Being a fan of the local indie bookstore as an institution, I went out to do a bit of holiday shopping on Saturday. I had two books I wanted to buy. My chosen bookstore, a very good shop which has a big inventory and many author events (keys to the fact that it thrived even when the market consisted mainly of the big book chains), had one of the two (a perennial seller) in stock. The other I told them I’d like to special order.
The on-hand volume was twice the price I’d have spent online, but I had credit from previous dealings, so I bought it anyway.
The clerk looked up the other. “We can’t get that,” he said. He couldn’t explain why a book in print, published by Dell, should be beyond the powers of their distribution system. They’re not a new store, and I assume they do special orders all the time.
So, as a customer, I entered their shop with two specific books in mind, aware of the books’ availability and pricing online, but wanting to support the indie. One book cost me double the money I needed to spend. The other book was simply impossible to obtain.
That impossible book just landed on my doorstep, from Amazon. They not only had the book, they had it for cheap, shipping cost me nothing, and they got it to me inside of 48 hours. They got the sale because the local store either lacked a certain competence or wasn’t willing to find the means to get me the book I wanted.
Local shops can thrive, and this one does. If their owners are smart, and make themselves into community institutions that offer great customer service and special benefits and events, they can resist Amazon’s eminence in a way they were never able to resist the intrusion of huge chain stores like Borders and Barnes & Noble.
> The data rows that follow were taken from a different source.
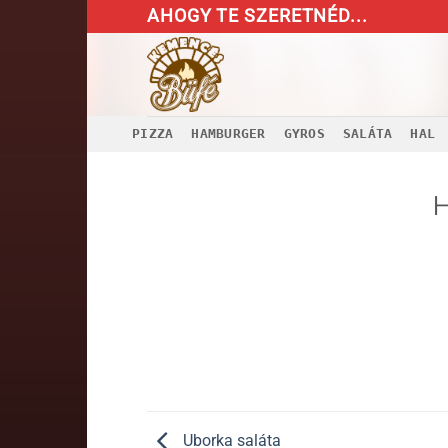
Skip
AHOGY TE SZERETNÉD...
to
content
PIZZA
HAMBURGER
GYROS
SALÁTA
HAL
H
Uborka saláta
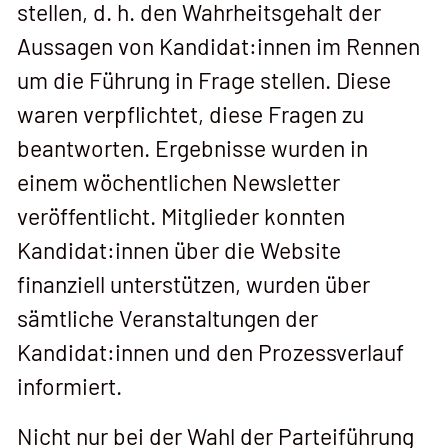
stellen, d. h. den Wahrheitsgehalt der
Aussagen von Kandidat:innen im Rennen
um die Führung in Frage stellen. Diese
waren verpflichtet, diese Fragen zu
beantworten. Ergebnisse wurden in
einem wöchentlichen Newsletter
veröffentlicht. Mitglieder konnten
Kandidat:innen über die Website
finanziell unterstützen, wurden über
sämtliche Veranstaltungen der
Kandidat:innen und den Prozessverlauf
informiert.
Nicht nur bei der Wahl der Parteiführung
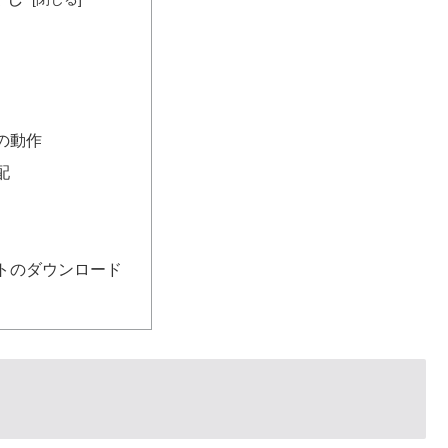
の動作
配
トのダウンロード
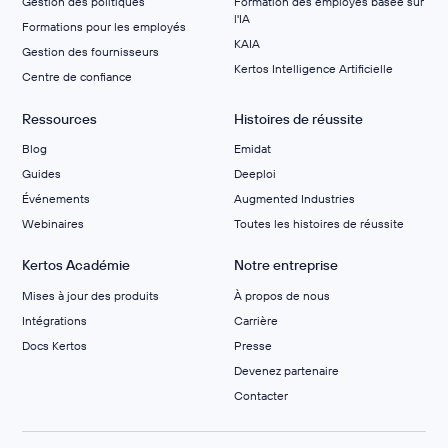
Gestion des politiques
Formation des employés basée sur
l'IA
Formations pour les employés
KAIA
Gestion des fournisseurs
Kertos Intelligence Artificielle
Centre de confiance
Ressources
Histoires de réussite
Blog
Emidat
Guides
Deeploi
Événements
Augmented Industries
Webinaires
Toutes les histoires de réussite
Kertos Académie
Notre entreprise
Mises à jour des produits
À propos de nous
Intégrations
Carrière
Docs Kertos
Presse
Devenez partenaire
Contacter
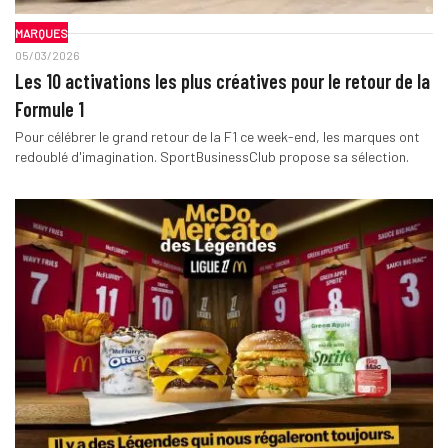
MARQUES
05/03/2026
Les 10 activations les plus créatives pour le retour de la
Formule 1
Pour célébrer le grand retour de la F1 ce week-end, les marques ont
redoublé d'imagination. SportBusinessClub propose sa sélection.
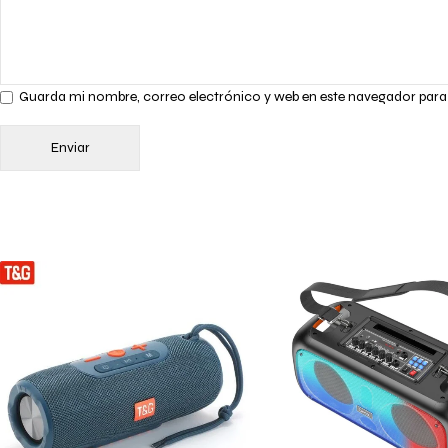
Guarda mi nombre, correo electrónico y web en este navegador para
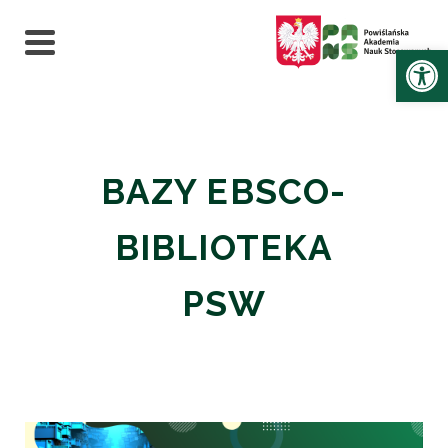
Ot
BAZY EBSCO-
BIBLIOTEKA
PSW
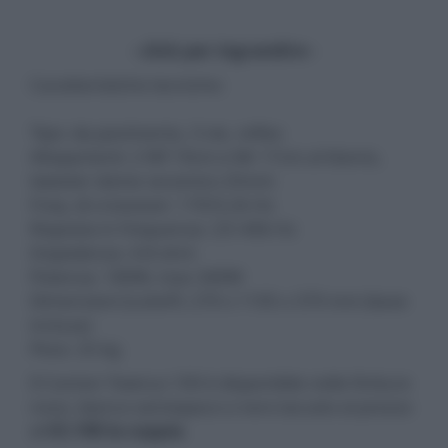
- click per ingrandire -
Caratteristiche tecniche:
Tipo: da pavimento, 3 vie, reflex
Altoparlanti: 2 Wf 19cm e Mr 17cm al titanio,
tweeter dome ceramico 25mm
Freq. di crossover: 170/3,2k Hz
Risposta in frequenza: 23÷40k Hz
Impedenza: 4-8 ohm
Potenza: 180W, max 340W
Dimensioni (LxAxP): 270 x 1105 x 370 mm (base
inclusa)
Peso: 25 kg
Il Canton Townus 100 è disponibile nelle finiture
noce, bianco semiopaco o nero laccato al prezzo
di
€3.198 la coppia
.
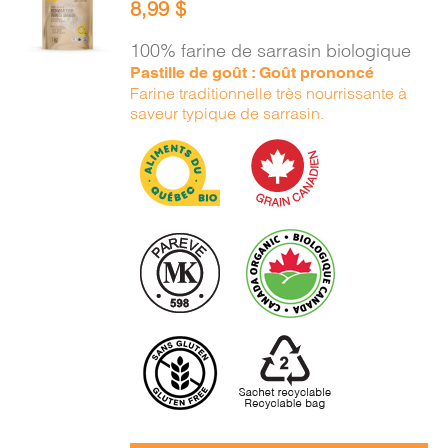
8,99
$
PANIER
/
100% farine de sarrasin biologique
DÉTAILS
Pastille de goût : Goût prononcé
Farine traditionnelle très nourrissante à
saveur typique de sarrasin.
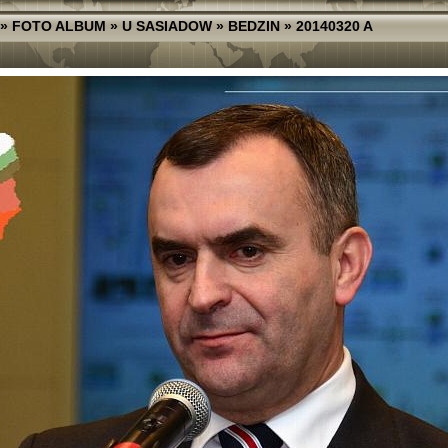
»
FOTO ALBUM
»
U SASIADOW
»
BEDZIN
»
20140320 A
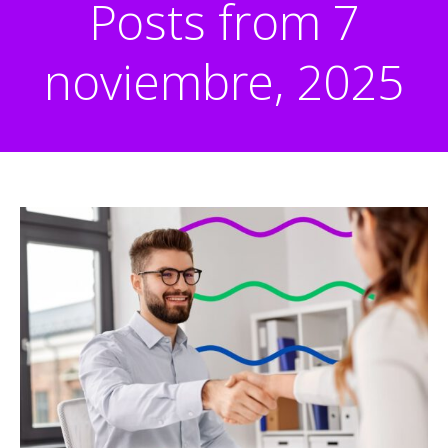
Posts from 7
noviembre, 2025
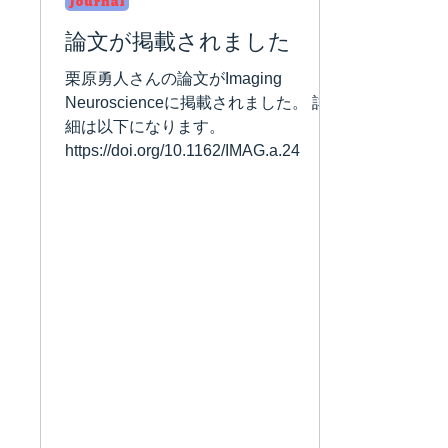
Journal
論文が掲載されました
栗原勇人さんの論文がImaging
Neuroscienceに掲載されました。 詳
細は以下になります。
https://doi.org/10.1162/IMAG.a.24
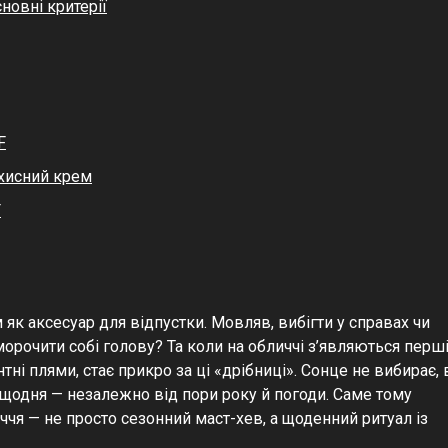
новні критерії
F
хисний крем
F
 як аксесуар для відпустки. Мовляв, вибігти у справах чи
морочити собі голову? Та коли на обличчі з’являються перш
ні плями, стає прикро за ці «дрібниці». Сонце не вибирає, 
щодня — незалежно від пори року й погоди. Саме тому
чя — не просто сезонний маст-хев, а щоденний ритуал із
But they need to actually be able to get the books desired by their customers to those customers, efficiently, or they’ll lose valuable business. And that’s never good.
I’ll go back to the shop because I’m fond of it. But someone else may have walked out thinking, “Well, from now on, I’ll just go online…” They’d have lost not only this sale but all the others that customer might possibly have made.
UPDATE: When I wrote the above, I forgot to mention that two weeks earlier I had gone to this shop’s website and used their automated search system to request ordering information on a title. Nearly a month later, I have yet to hear anything at all back regarding that search.
I’d send this text to the bookstore – maybe they don’t even realize the huge gap they’re creating, and can fix it before it gets unbridgeable.
I suspect the malfunction is in the distribution network(s) the store uses, and is thus a larger issue than just what this particular store does, and speaks to the efficacy of independent bookstores in general. If they can’t consistently give the customer the book he wants, they’re going to have that much more trouble competing with a service like Amazon which can not only do so but do so swiftly and at lower cost.